TO-DO ITEM:
Copy out verbatim the lines of the material below, from the line containing "nificativamente l’efficienza operativa e la" up to and including the line containing "lge un ruolo chiave nel garantire che".

** SOURCE DATA follows **

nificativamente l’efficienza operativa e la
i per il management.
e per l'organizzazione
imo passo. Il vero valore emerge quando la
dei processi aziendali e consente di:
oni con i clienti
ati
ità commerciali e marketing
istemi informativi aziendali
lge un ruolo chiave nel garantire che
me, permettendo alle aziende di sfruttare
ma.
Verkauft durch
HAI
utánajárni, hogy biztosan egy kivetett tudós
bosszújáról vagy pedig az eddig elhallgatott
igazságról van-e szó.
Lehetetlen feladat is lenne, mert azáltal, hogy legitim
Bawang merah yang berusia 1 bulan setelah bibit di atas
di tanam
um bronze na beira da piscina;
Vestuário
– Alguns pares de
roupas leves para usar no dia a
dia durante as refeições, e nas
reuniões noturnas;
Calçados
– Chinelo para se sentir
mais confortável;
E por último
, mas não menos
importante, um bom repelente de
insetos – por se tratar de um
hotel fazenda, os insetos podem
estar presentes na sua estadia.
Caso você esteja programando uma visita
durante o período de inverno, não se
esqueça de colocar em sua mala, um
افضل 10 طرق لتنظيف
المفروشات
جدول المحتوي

** End of SOURCE DATA **
** SOURCE DATA follows **

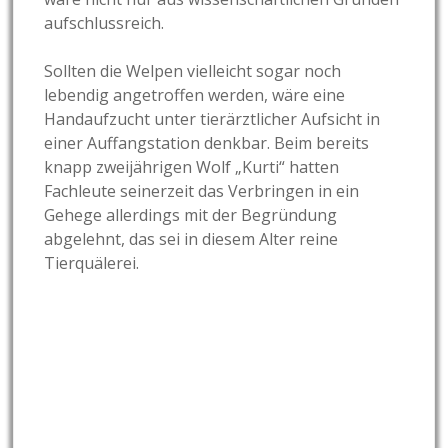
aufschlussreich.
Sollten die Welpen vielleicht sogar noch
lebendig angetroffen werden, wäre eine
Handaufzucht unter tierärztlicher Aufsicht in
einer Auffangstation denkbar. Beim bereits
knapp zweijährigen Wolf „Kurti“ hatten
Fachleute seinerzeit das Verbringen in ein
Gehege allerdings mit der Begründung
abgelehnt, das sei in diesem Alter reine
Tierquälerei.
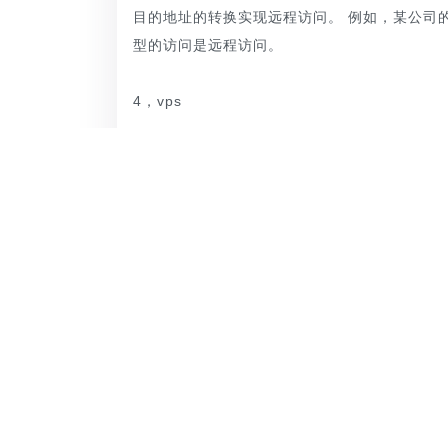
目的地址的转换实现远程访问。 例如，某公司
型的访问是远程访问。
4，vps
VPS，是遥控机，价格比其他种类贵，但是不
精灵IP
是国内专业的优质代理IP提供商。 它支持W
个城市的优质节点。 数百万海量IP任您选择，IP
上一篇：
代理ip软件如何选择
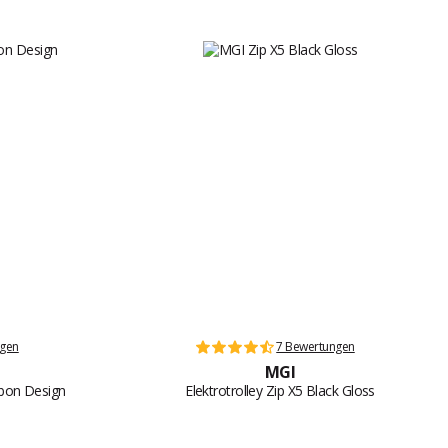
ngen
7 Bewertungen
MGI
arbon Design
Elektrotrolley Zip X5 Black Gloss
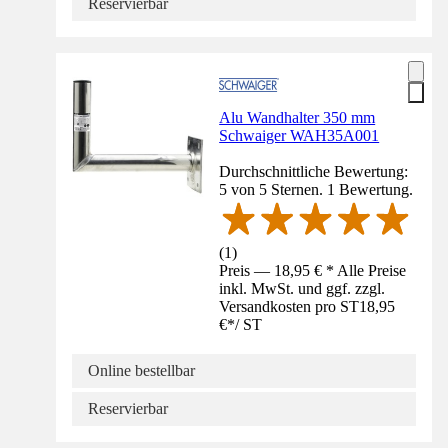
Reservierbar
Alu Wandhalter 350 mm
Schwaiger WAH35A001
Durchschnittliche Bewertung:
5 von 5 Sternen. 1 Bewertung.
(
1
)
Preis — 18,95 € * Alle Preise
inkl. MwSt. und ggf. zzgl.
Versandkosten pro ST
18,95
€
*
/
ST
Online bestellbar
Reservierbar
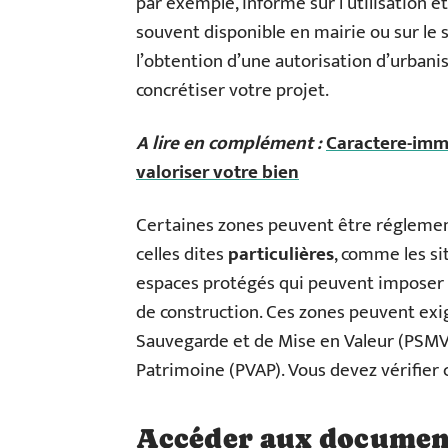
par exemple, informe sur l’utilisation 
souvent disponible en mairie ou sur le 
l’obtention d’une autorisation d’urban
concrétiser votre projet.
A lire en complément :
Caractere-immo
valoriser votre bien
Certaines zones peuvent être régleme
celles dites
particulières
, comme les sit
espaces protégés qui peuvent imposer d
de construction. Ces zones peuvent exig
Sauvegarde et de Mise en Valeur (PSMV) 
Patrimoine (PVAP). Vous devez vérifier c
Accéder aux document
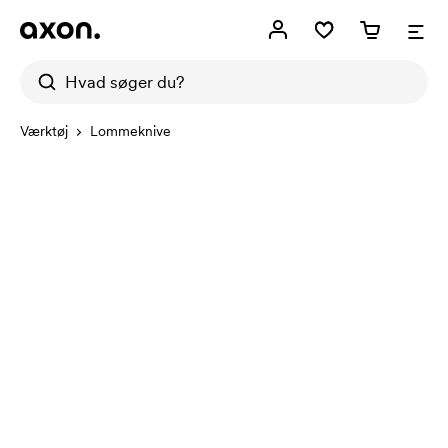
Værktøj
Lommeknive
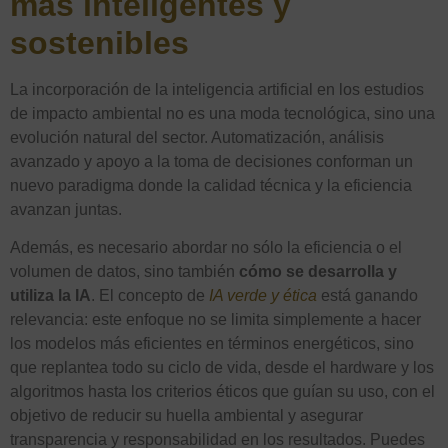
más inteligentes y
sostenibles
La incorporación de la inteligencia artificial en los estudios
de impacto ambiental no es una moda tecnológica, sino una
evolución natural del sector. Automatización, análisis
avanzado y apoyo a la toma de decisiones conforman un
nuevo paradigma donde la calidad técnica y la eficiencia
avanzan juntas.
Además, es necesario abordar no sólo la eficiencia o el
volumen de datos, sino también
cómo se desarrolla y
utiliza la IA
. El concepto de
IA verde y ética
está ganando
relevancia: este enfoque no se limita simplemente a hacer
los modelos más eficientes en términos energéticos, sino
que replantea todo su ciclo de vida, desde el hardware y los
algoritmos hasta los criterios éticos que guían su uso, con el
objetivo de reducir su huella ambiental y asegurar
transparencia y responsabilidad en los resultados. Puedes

** End of SOURCE DATA **
** SOURCE DATA follows **

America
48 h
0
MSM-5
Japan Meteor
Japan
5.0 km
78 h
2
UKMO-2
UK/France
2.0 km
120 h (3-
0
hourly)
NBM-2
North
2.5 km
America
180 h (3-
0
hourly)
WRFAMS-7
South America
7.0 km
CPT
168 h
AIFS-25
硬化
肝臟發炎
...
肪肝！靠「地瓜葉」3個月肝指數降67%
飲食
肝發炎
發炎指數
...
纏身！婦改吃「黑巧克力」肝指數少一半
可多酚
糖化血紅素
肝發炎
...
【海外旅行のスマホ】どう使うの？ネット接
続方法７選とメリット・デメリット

** End of SOURCE DATA **

TASK OUTPUT:
nificativamente l’efficienza operativa e la
i per il management.
e per l'organizzazione
imo passo. Il vero valore emerge quando la
dei processi aziendali e consente di:
oni con i clienti
ati
ità commerciali e marketing
istemi informativi aziendali
lge un ruolo chiave nel garantire che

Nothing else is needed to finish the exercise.